Rep. Rick Boucher, chairman of the House Communications, Tech & Internet Subcommittee, said Tuesday that he would hold an oversight hearing on the DTV transition in the spring, "well before" the new June 12 hard date for pulling the plug on analog signals.

http://www.broadcastingcable.com/article/179817-DTV_Oversight_Hearing_On_House_Docket.php

*Retrans Takes Over DTV-Oversight Hearing*

National Cable & Telecommunications Association president Kyle McSlarrow uses entire time at DTV-oversight hearing to focus on retransmission-consent negotiations.
By John Eggerton -- Broadcasting & Cable, 9/16/2008 9:00:00 AM MT

A digital-TV-oversight hearing in the House Tuesday became the site of a tussle over retransmission-consent negotiations.

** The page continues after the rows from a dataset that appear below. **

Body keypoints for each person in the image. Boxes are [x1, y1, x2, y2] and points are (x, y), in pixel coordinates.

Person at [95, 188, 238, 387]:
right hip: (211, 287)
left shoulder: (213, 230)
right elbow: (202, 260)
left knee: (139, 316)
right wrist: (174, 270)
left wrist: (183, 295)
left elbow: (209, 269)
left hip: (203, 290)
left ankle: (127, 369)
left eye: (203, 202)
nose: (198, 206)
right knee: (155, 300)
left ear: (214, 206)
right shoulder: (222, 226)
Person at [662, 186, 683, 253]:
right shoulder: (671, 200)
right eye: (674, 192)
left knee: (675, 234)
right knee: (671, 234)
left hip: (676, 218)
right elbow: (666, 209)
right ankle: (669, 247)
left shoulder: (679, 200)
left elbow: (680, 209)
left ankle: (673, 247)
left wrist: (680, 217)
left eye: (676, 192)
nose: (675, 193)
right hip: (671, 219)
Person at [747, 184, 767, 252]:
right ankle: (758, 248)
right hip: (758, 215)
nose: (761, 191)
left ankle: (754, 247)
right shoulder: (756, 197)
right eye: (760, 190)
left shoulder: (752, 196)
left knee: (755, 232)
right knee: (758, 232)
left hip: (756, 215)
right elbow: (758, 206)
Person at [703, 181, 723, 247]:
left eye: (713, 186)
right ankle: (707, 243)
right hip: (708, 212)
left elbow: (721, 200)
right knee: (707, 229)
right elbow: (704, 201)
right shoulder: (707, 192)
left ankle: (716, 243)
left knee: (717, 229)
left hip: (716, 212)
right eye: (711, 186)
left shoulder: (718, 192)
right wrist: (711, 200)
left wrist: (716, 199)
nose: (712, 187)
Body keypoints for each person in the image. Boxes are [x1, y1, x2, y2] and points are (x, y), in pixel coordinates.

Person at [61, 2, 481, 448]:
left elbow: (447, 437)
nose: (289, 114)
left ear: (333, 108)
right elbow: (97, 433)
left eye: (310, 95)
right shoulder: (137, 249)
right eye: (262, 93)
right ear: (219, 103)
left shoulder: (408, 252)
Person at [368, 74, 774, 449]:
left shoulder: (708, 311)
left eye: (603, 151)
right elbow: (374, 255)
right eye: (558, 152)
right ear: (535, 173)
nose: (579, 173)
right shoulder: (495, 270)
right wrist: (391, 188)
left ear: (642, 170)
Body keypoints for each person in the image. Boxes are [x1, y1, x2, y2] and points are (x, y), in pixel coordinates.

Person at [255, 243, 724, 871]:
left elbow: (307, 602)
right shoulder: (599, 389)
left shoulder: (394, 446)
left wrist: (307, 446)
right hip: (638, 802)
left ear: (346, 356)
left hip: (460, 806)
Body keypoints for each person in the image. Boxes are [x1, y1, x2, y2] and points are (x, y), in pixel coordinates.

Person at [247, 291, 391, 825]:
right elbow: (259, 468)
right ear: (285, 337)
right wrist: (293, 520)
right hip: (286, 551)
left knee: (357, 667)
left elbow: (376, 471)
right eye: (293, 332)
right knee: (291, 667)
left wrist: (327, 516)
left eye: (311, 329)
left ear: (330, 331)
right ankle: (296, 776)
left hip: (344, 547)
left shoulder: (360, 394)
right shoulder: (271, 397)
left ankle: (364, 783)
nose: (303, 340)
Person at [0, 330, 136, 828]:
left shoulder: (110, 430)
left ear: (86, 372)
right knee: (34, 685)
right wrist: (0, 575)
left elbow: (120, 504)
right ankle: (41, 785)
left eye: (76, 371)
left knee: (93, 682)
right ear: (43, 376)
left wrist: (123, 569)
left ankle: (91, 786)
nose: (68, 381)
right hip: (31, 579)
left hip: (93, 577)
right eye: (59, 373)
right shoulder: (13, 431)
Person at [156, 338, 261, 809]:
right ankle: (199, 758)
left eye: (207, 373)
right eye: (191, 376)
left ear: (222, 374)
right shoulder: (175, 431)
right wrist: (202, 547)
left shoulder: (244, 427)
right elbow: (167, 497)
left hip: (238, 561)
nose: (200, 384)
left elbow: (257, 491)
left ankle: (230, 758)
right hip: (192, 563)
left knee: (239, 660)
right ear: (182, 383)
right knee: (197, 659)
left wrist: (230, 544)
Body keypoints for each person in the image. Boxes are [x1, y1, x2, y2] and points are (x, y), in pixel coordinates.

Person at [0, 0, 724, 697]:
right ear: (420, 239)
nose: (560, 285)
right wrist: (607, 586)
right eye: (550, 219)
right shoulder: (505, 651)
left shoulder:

http://www.broadcastingcable.com/article/115440-Retrans_Takes_Over_DTV_Oversight_Hearing.php


----------



## bobukcat (Dec 20, 2005)

robmadden1 said:


> Next up is March 12 hearing on universal service reform
> By John Eggerton -- Broadcasting & Cable, 2/24/2009 4:51:15 PM MT
> 
> Rep. Rick Boucher, chairman of the House Communications, Tech & Internet Subcommittee, said Tuesday that he would hold an oversight hearing on the DTV transition in the spring, "well before" the new June 12 hard date for pulling the plug on analog signals.
> ...


Sure, waste some more money beating this thing to death. :beatdeadhorse:


----------



## lwilli201 (Dec 22, 2006)

bobukcat said:


> Sure, waste some more money beating this thing to death. :beatdeadhorse:


Yep, the more they talk the worse it gets. :nono2:


----------



## SamC (Jan 20, 2003)

But, but, but, but, this was a "one time extension" and its backers promised to never even "ask again".

See, I told you so.

Never.


----------